Are recyclables dumped in landfills and not recycled? Earlier this year, The Hot Mess Press published an article that Caroline Rock wrote on recycling being a lie. However, there are always two sides to a story. I came across information that explains the other side. Ultimately, you can make up your own mind.
Selling recyclables to China
I’ll start at the tail end, to confirm some of what Caroline reported. According to the U. S – China Institute, scrap materials to the value of $3.1 billion went from the U.S. to China in 2004. However, a significant part of that went to Chinese landfills.
At the beginning of this century, China began buying as many old printer cartridges as we could supply. That led to United states stores encouraging consumers to bring in their old cartridges. Subsequently, it became apparent that the only valuable part of used cartridges was the bits of ink that remained. The Chinese gathered those droplets of ink and repacked it for resale. What happened to the now completely empty cartridges? They went to landfills, where burning them tainted drinking water with dangerous levels of acid and lead.

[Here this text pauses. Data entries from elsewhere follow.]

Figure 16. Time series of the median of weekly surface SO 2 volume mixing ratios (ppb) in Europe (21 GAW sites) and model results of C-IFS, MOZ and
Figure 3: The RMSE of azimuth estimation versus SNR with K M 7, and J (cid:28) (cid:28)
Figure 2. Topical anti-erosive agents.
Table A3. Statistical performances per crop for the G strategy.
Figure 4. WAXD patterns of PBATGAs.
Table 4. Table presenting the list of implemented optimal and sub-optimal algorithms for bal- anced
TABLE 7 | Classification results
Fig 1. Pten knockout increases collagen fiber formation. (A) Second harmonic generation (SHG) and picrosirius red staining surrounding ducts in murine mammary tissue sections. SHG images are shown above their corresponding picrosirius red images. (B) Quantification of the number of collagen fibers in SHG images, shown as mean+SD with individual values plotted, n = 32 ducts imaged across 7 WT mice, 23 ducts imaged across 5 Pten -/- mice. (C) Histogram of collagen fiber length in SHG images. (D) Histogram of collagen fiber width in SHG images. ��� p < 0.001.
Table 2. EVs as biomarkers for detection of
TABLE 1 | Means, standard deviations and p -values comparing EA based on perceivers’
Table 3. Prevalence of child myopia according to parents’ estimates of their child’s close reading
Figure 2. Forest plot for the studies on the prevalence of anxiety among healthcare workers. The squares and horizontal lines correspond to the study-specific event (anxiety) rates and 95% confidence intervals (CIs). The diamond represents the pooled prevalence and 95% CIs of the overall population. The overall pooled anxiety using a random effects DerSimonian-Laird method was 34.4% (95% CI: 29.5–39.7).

Optimistic fortune seekers
At home in the U.S., some optimists planned schemes to jump on the recycling wagon and get rich. One case involved a New Hampshire firm that charged school districts to take away their fluorescent light bulbs. They claimed to have a plant where the light bulbs and the toxic mercury they contained could be safely recycled. However, authorities later learned that the firm accepted the payment for carting away the bulbs. Instead of recycling it, they stacked it in abandoned buildings at different locations across the state.
The National Post reported another similar scam. This one involved an Illinois firm that accepted payment for hauling toxic waste for recycling. Authorities ultimately found that the firm marked many loads of poisonous waste as safe to handle. Those loads went to landfills, and the balance was carted to abandoned Chicago buildings and stored illegally.
Curbside collections of recyclables
In the 1970s, public relations campaigns were so successful that University City, Mo. began curbside programs for recycling old newspapers. By 2006, there were more than 8,600 such recycling programs across the country.
At first, American households had to sort their garbage into different bins for paper, glass and plastics. However, before long, recyclers claimed to have new technology that could sort the garbage at the plant. This gave many people the idea that no recycling takes place, and everything goes straight to landfill. Unfortunately, the recycling companies who collected the garbage did not explain how the new technology works.
The new technology allows garbage collection as a single stream. The modern sorting equipment uses infrared lasers to separate different paper types and plastics. Furthermore, electric currents and magnets separate different metals from each other. Each type of material emits unique light wavelengths.
Can we trust that information?
But how do you know whether your garbage goes to a recycling plant or ends up in the landfill?
The only way you will know is to follow your garbage all the way. From collection to the manufacturers who buy recycled products. If you do that, you can see how much of your trash is actually recycled. Recyclers say they cannot recycle everything. For example, greasy, cheese-covered pizza boxes will go to the landfill, and so will tiny bits of broken glass. Plastics containing too many impurities like PVC will also go to landfills.
Many companies seek recyclables like cans, boxes and bottles for consumers who love the idea of buying recycled products. Recyclers profit on those sales, but they must pay to dump the trash in landfills.
So, to me, that says the recycling companies would recycle as much as possible because paying to dump garbage masses at the landfill instead will definitely not boost the bottom line.
However, we cannot lose sight of those cases of recyclables stored illegally in abandoned buildings. What do you think?